+++ Supplied records +++

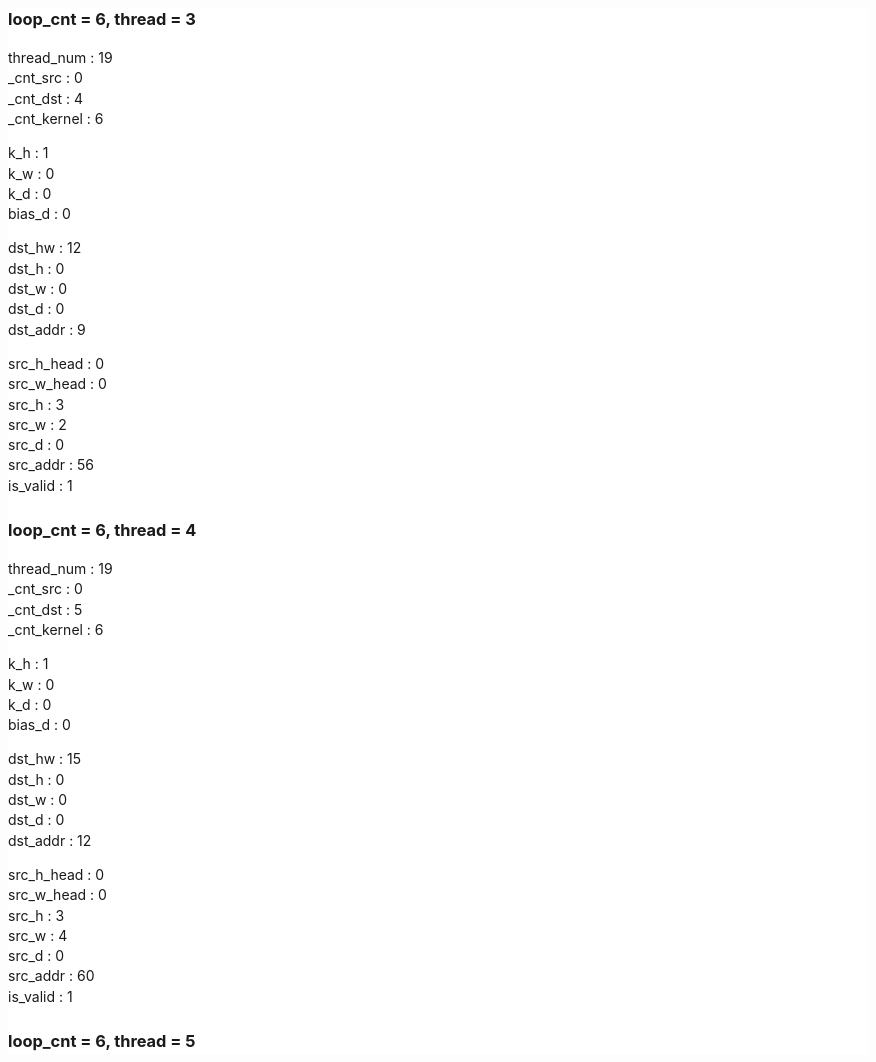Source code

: ### loop_cnt = 6, thread = 3  

thread_num : 19  
_cnt_src : 0  
_cnt_dst : 4  
_cnt_kernel : 6  

k_h : 1  
k_w : 0  
k_d : 0  
bias_d : 0  

dst_hw : 12  
dst_h : 0  
dst_w : 0  
dst_d : 0  
dst_addr : 9  

src_h_head : 0  
src_w_head : 0  
src_h : 3  
src_w : 2  
src_d : 0  
src_addr : 56  
is_valid : 1  

### loop_cnt = 6, thread = 4  

thread_num : 19  
_cnt_src : 0  
_cnt_dst : 5  
_cnt_kernel : 6  

k_h : 1  
k_w : 0  
k_d : 0  
bias_d : 0  

dst_hw : 15  
dst_h : 0  
dst_w : 0  
dst_d : 0  
dst_addr : 12  

src_h_head : 0  
src_w_head : 0  
src_h : 3  
src_w : 4  
src_d : 0  
src_addr : 60  
is_valid : 1  

### loop_cnt = 6, thread = 5  
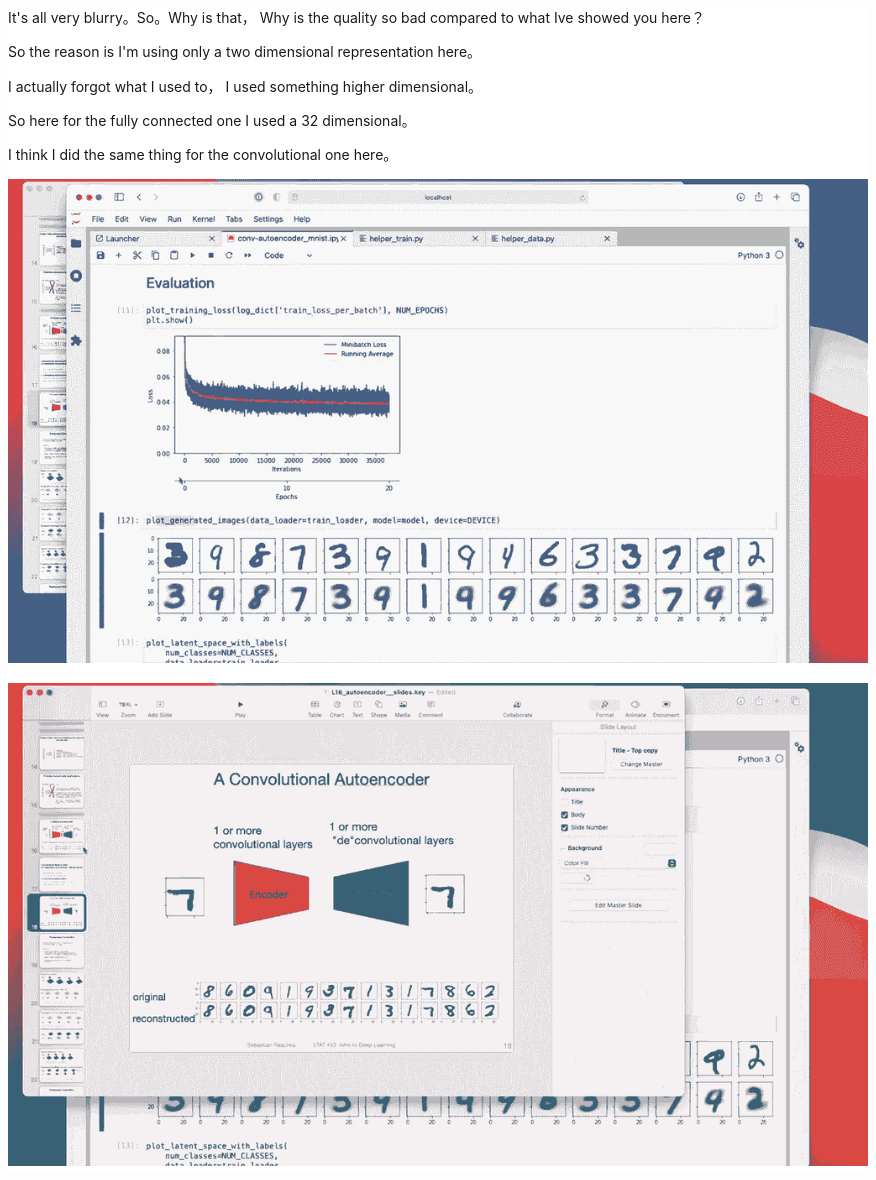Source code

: It's all very blurry。So。Why is that， Why is the quality so bad compared to what Ive showed you here？

 So the reason is I'm using only a two dimensional representation here。

 I actually forgot what I used to， I used something higher dimensional。

 So here for the fully connected one I used a 32 dimensional。

 I think I did the same thing for the convolutional one here。



![](img/f7a8252ead9e202d89946be554f92300_39.png)

![](img/f7a8252ead9e202d89946be554f92300_40.png)
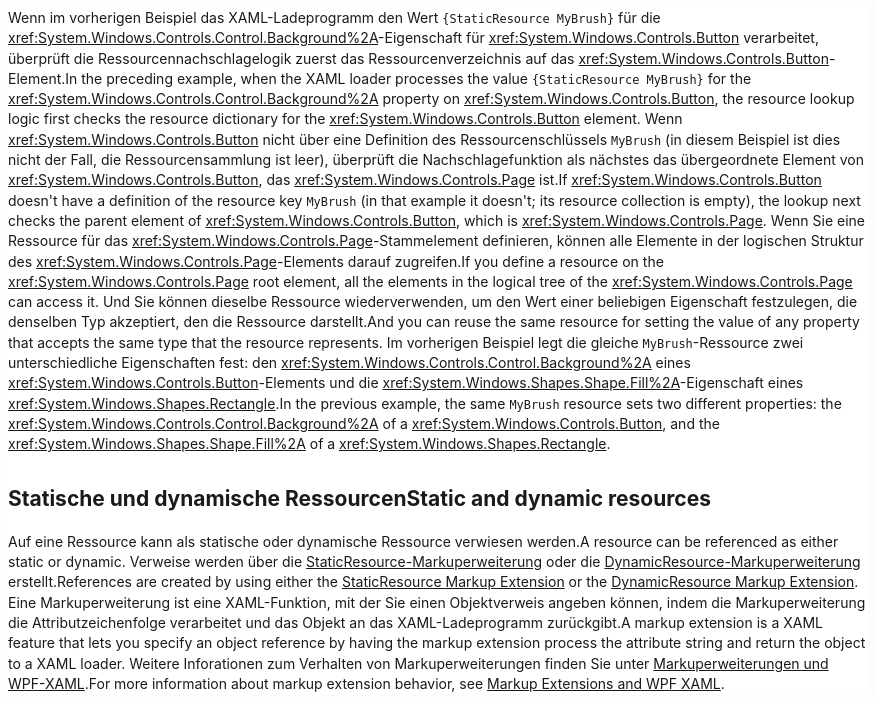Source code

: <span data-ttu-id="09e1d-122">Wenn im vorherigen Beispiel das XAML-Ladeprogramm den Wert `{StaticResource MyBrush}` für die <xref:System.Windows.Controls.Control.Background%2A>-Eigenschaft für <xref:System.Windows.Controls.Button> verarbeitet, überprüft die Ressourcennachschlagelogik zuerst das Ressourcenverzeichnis auf das <xref:System.Windows.Controls.Button>-Element.</span><span class="sxs-lookup"><span data-stu-id="09e1d-122">In the preceding example, when the XAML loader processes the value `{StaticResource MyBrush}` for the <xref:System.Windows.Controls.Control.Background%2A> property on <xref:System.Windows.Controls.Button>, the resource lookup logic first checks the resource dictionary for the <xref:System.Windows.Controls.Button> element.</span></span> <span data-ttu-id="09e1d-123">Wenn <xref:System.Windows.Controls.Button> nicht über eine Definition des Ressourcenschlüssels `MyBrush` (in diesem Beispiel ist dies nicht der Fall, die Ressourcensammlung ist leer), überprüft die Nachschlagefunktion als nächstes das übergeordnete Element von <xref:System.Windows.Controls.Button>, das <xref:System.Windows.Controls.Page> ist.</span><span class="sxs-lookup"><span data-stu-id="09e1d-123">If <xref:System.Windows.Controls.Button> doesn't have a definition of the resource key `MyBrush` (in that example it doesn't; its resource collection is empty), the lookup next checks the parent element of <xref:System.Windows.Controls.Button>, which is <xref:System.Windows.Controls.Page>.</span></span> <span data-ttu-id="09e1d-124">Wenn Sie eine Ressource für das <xref:System.Windows.Controls.Page>-Stammelement definieren, können alle Elemente in der logischen Struktur des <xref:System.Windows.Controls.Page>-Elements darauf zugreifen.</span><span class="sxs-lookup"><span data-stu-id="09e1d-124">If you define a resource on the <xref:System.Windows.Controls.Page> root element, all the elements in the logical tree of the <xref:System.Windows.Controls.Page> can access it.</span></span> <span data-ttu-id="09e1d-125">Und Sie können dieselbe Ressource wiederverwenden, um den Wert einer beliebigen Eigenschaft festzulegen, die denselben Typ akzeptiert, den die Ressource darstellt.</span><span class="sxs-lookup"><span data-stu-id="09e1d-125">And you can reuse the same resource for setting the value of any property that accepts the same type that the resource represents.</span></span> <span data-ttu-id="09e1d-126">Im vorherigen Beispiel legt die gleiche `MyBrush`-Ressource zwei unterschiedliche Eigenschaften fest: den <xref:System.Windows.Controls.Control.Background%2A> eines <xref:System.Windows.Controls.Button>-Elements und die <xref:System.Windows.Shapes.Shape.Fill%2A>-Eigenschaft eines <xref:System.Windows.Shapes.Rectangle>.</span><span class="sxs-lookup"><span data-stu-id="09e1d-126">In the previous example, the same `MyBrush` resource sets two different properties: the <xref:System.Windows.Controls.Control.Background%2A> of a <xref:System.Windows.Controls.Button>, and the <xref:System.Windows.Shapes.Shape.Fill%2A> of a <xref:System.Windows.Shapes.Rectangle>.</span></span>

## <a name="static-and-dynamic-resources"></a><span data-ttu-id="09e1d-127">Statische und dynamische Ressourcen</span><span class="sxs-lookup"><span data-stu-id="09e1d-127">Static and dynamic resources</span></span>

<span data-ttu-id="09e1d-128">Auf eine Ressource kann als statische oder dynamische Ressource verwiesen werden.</span><span class="sxs-lookup"><span data-stu-id="09e1d-128">A resource can be referenced as either static or dynamic.</span></span> <span data-ttu-id="09e1d-129">Verweise werden über die [StaticResource-Markuperweiterung](staticresource-markup-extension.md) oder die [DynamicResource-Markuperweiterung](dynamicresource-markup-extension.md) erstellt.</span><span class="sxs-lookup"><span data-stu-id="09e1d-129">References are created by using either the [StaticResource Markup Extension](staticresource-markup-extension.md) or the [DynamicResource Markup Extension](dynamicresource-markup-extension.md).</span></span> <span data-ttu-id="09e1d-130">Eine Markuperweiterung ist eine XAML-Funktion, mit der Sie einen Objektverweis angeben können, indem die Markuperweiterung die Attributzeichenfolge verarbeitet und das Objekt an das XAML-Ladeprogramm zurückgibt.</span><span class="sxs-lookup"><span data-stu-id="09e1d-130">A markup extension is a XAML feature that lets you specify an object reference by having the markup extension process the attribute string and return the object to a XAML loader.</span></span> <span data-ttu-id="09e1d-131">Weitere Inforationen zum Verhalten von Markuperweiterungen finden Sie unter [Markuperweiterungen und WPF-XAML](markup-extensions-and-wpf-xaml.md).</span><span class="sxs-lookup"><span data-stu-id="09e1d-131">For more information about markup extension behavior, see [Markup Extensions and WPF XAML](markup-extensions-and-wpf-xaml.md).</span></span>
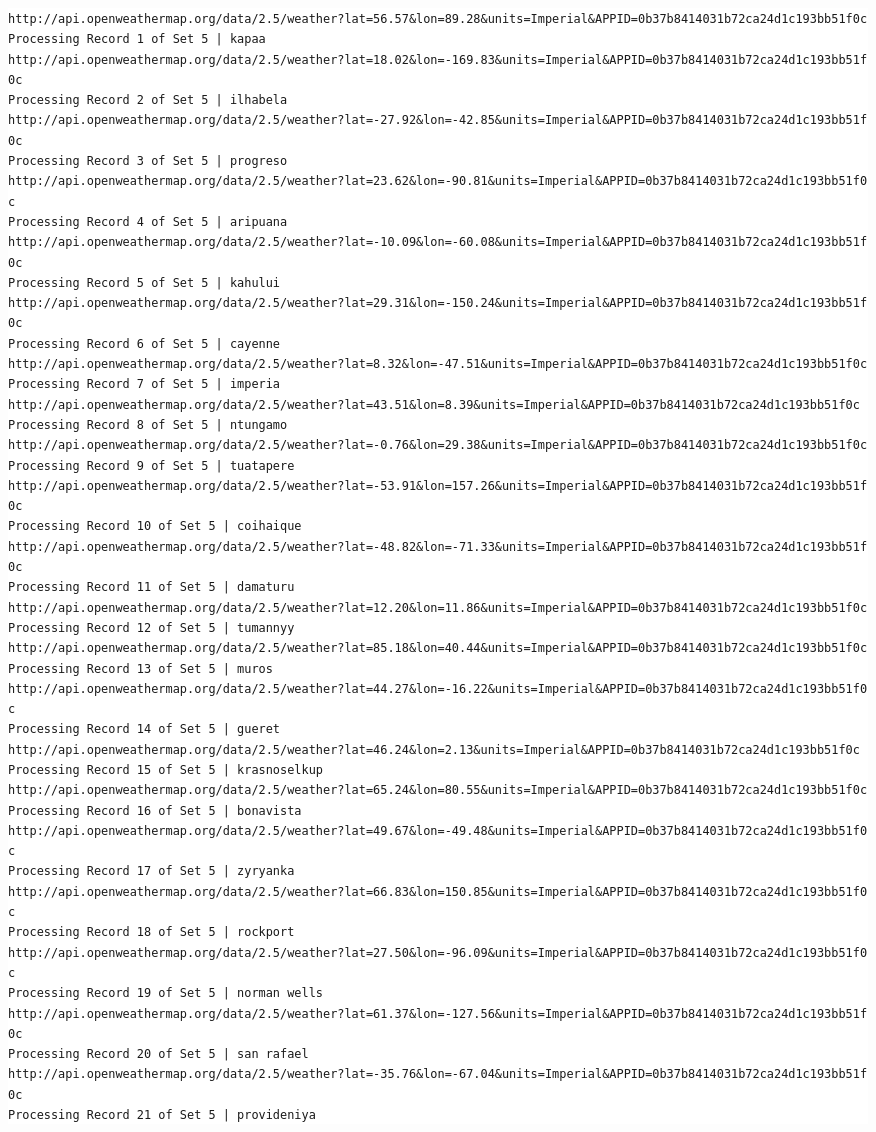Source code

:     http://api.openweathermap.org/data/2.5/weather?lat=56.57&lon=89.28&units=Imperial&APPID=0b37b8414031b72ca24d1c193bb51f0c
    Processing Record 1 of Set 5 | kapaa
    http://api.openweathermap.org/data/2.5/weather?lat=18.02&lon=-169.83&units=Imperial&APPID=0b37b8414031b72ca24d1c193bb51f0c
    Processing Record 2 of Set 5 | ilhabela
    http://api.openweathermap.org/data/2.5/weather?lat=-27.92&lon=-42.85&units=Imperial&APPID=0b37b8414031b72ca24d1c193bb51f0c
    Processing Record 3 of Set 5 | progreso
    http://api.openweathermap.org/data/2.5/weather?lat=23.62&lon=-90.81&units=Imperial&APPID=0b37b8414031b72ca24d1c193bb51f0c
    Processing Record 4 of Set 5 | aripuana
    http://api.openweathermap.org/data/2.5/weather?lat=-10.09&lon=-60.08&units=Imperial&APPID=0b37b8414031b72ca24d1c193bb51f0c
    Processing Record 5 of Set 5 | kahului
    http://api.openweathermap.org/data/2.5/weather?lat=29.31&lon=-150.24&units=Imperial&APPID=0b37b8414031b72ca24d1c193bb51f0c
    Processing Record 6 of Set 5 | cayenne
    http://api.openweathermap.org/data/2.5/weather?lat=8.32&lon=-47.51&units=Imperial&APPID=0b37b8414031b72ca24d1c193bb51f0c
    Processing Record 7 of Set 5 | imperia
    http://api.openweathermap.org/data/2.5/weather?lat=43.51&lon=8.39&units=Imperial&APPID=0b37b8414031b72ca24d1c193bb51f0c
    Processing Record 8 of Set 5 | ntungamo
    http://api.openweathermap.org/data/2.5/weather?lat=-0.76&lon=29.38&units=Imperial&APPID=0b37b8414031b72ca24d1c193bb51f0c
    Processing Record 9 of Set 5 | tuatapere
    http://api.openweathermap.org/data/2.5/weather?lat=-53.91&lon=157.26&units=Imperial&APPID=0b37b8414031b72ca24d1c193bb51f0c
    Processing Record 10 of Set 5 | coihaique
    http://api.openweathermap.org/data/2.5/weather?lat=-48.82&lon=-71.33&units=Imperial&APPID=0b37b8414031b72ca24d1c193bb51f0c
    Processing Record 11 of Set 5 | damaturu
    http://api.openweathermap.org/data/2.5/weather?lat=12.20&lon=11.86&units=Imperial&APPID=0b37b8414031b72ca24d1c193bb51f0c
    Processing Record 12 of Set 5 | tumannyy
    http://api.openweathermap.org/data/2.5/weather?lat=85.18&lon=40.44&units=Imperial&APPID=0b37b8414031b72ca24d1c193bb51f0c
    Processing Record 13 of Set 5 | muros
    http://api.openweathermap.org/data/2.5/weather?lat=44.27&lon=-16.22&units=Imperial&APPID=0b37b8414031b72ca24d1c193bb51f0c
    Processing Record 14 of Set 5 | gueret
    http://api.openweathermap.org/data/2.5/weather?lat=46.24&lon=2.13&units=Imperial&APPID=0b37b8414031b72ca24d1c193bb51f0c
    Processing Record 15 of Set 5 | krasnoselkup
    http://api.openweathermap.org/data/2.5/weather?lat=65.24&lon=80.55&units=Imperial&APPID=0b37b8414031b72ca24d1c193bb51f0c
    Processing Record 16 of Set 5 | bonavista
    http://api.openweathermap.org/data/2.5/weather?lat=49.67&lon=-49.48&units=Imperial&APPID=0b37b8414031b72ca24d1c193bb51f0c
    Processing Record 17 of Set 5 | zyryanka
    http://api.openweathermap.org/data/2.5/weather?lat=66.83&lon=150.85&units=Imperial&APPID=0b37b8414031b72ca24d1c193bb51f0c
    Processing Record 18 of Set 5 | rockport
    http://api.openweathermap.org/data/2.5/weather?lat=27.50&lon=-96.09&units=Imperial&APPID=0b37b8414031b72ca24d1c193bb51f0c
    Processing Record 19 of Set 5 | norman wells
    http://api.openweathermap.org/data/2.5/weather?lat=61.37&lon=-127.56&units=Imperial&APPID=0b37b8414031b72ca24d1c193bb51f0c
    Processing Record 20 of Set 5 | san rafael
    http://api.openweathermap.org/data/2.5/weather?lat=-35.76&lon=-67.04&units=Imperial&APPID=0b37b8414031b72ca24d1c193bb51f0c
    Processing Record 21 of Set 5 | provideniya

+++

* _Task to carry out_:
Switch "thread_num" to "thread_count" in the lines from the very first one up to and including the line with "dst_addr : 9", leaving everything else unchanged. Give back only those lines, without the pictures.

* _Exercise output_:
Source code

: ### loop_cnt = 6, thread = 3  

thread_count : 19  
_cnt_src : 0  
_cnt_dst : 4  
_cnt_kernel : 6  

k_h : 1  
k_w : 0  
k_d : 0  
bias_d : 0  

dst_hw : 12  
dst_h : 0  
dst_w : 0  
dst_d : 0  
dst_addr : 9  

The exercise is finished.